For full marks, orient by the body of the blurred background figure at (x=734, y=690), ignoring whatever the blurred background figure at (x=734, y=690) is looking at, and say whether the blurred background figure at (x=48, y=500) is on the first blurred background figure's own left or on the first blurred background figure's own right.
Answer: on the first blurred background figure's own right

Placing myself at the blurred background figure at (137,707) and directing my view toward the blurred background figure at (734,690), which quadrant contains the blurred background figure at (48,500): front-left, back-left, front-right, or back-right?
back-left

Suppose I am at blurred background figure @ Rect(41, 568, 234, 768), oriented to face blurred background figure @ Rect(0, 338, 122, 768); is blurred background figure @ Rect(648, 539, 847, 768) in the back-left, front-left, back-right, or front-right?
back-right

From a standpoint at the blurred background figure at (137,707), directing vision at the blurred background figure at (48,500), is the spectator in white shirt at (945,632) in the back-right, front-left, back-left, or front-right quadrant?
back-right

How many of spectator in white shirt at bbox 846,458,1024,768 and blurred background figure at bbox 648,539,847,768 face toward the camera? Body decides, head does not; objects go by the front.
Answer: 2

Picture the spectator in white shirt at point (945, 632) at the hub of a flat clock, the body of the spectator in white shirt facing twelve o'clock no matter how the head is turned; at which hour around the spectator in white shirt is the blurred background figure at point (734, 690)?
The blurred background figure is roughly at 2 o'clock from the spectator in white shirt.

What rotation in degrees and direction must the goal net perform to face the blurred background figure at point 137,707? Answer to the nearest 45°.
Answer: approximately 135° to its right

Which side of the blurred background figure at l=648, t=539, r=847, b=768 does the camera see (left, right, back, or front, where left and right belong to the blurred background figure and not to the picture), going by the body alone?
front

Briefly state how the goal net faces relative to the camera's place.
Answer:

* * * * * * * * *

**What is required**
Turn the listing above into a JSON list of strings, with one string for each line and the blank lines left out.

**Task response**
[
  "For full marks, orient by the body of the blurred background figure at (x=734, y=690), ignoring whatever the blurred background figure at (x=734, y=690) is looking at, and say whether the blurred background figure at (x=48, y=500) is on the first blurred background figure's own left or on the first blurred background figure's own right.",
  "Answer: on the first blurred background figure's own right",
  "Placing myself at the blurred background figure at (137,707) and directing my view toward the blurred background figure at (734,690), which quadrant contains the blurred background figure at (48,500): front-left, back-left, front-right, or back-right?",
  "back-left",
  "Suppose I am at blurred background figure @ Rect(41, 568, 234, 768), oriented to face blurred background figure @ Rect(0, 338, 122, 768); is blurred background figure @ Rect(648, 539, 847, 768) in the back-left, front-left, back-right, or front-right?",
  "back-right",
  "From a standpoint at the blurred background figure at (137,707), directing vision at the blurred background figure at (48,500), is the spectator in white shirt at (945,632) in the back-right, front-left, back-left, or front-right quadrant?",
  "back-right",
  "How many of spectator in white shirt at bbox 846,458,1024,768 and blurred background figure at bbox 648,539,847,768 face toward the camera? Body decides, head does not; objects go by the front.",
  "Answer: 2",
  "Picture the spectator in white shirt at point (945, 632) at the hub of a flat clock, the body of the spectator in white shirt facing twelve o'clock no matter how the head is turned; at which hour around the spectator in white shirt is the blurred background figure at point (734, 690)?",
  "The blurred background figure is roughly at 2 o'clock from the spectator in white shirt.",
  "What rotation in degrees and direction must the goal net perform to face the blurred background figure at point 137,707? Answer to the nearest 45°.",
  "Answer: approximately 135° to its right",
  "Which side of the blurred background figure at l=648, t=539, r=847, b=768 does the camera see (left, right, back, or front, where left and right belong to the blurred background figure and not to the picture), going by the body alone?",
  "front",
  "Briefly state how the goal net faces relative to the camera's place.",
  "Answer:"
]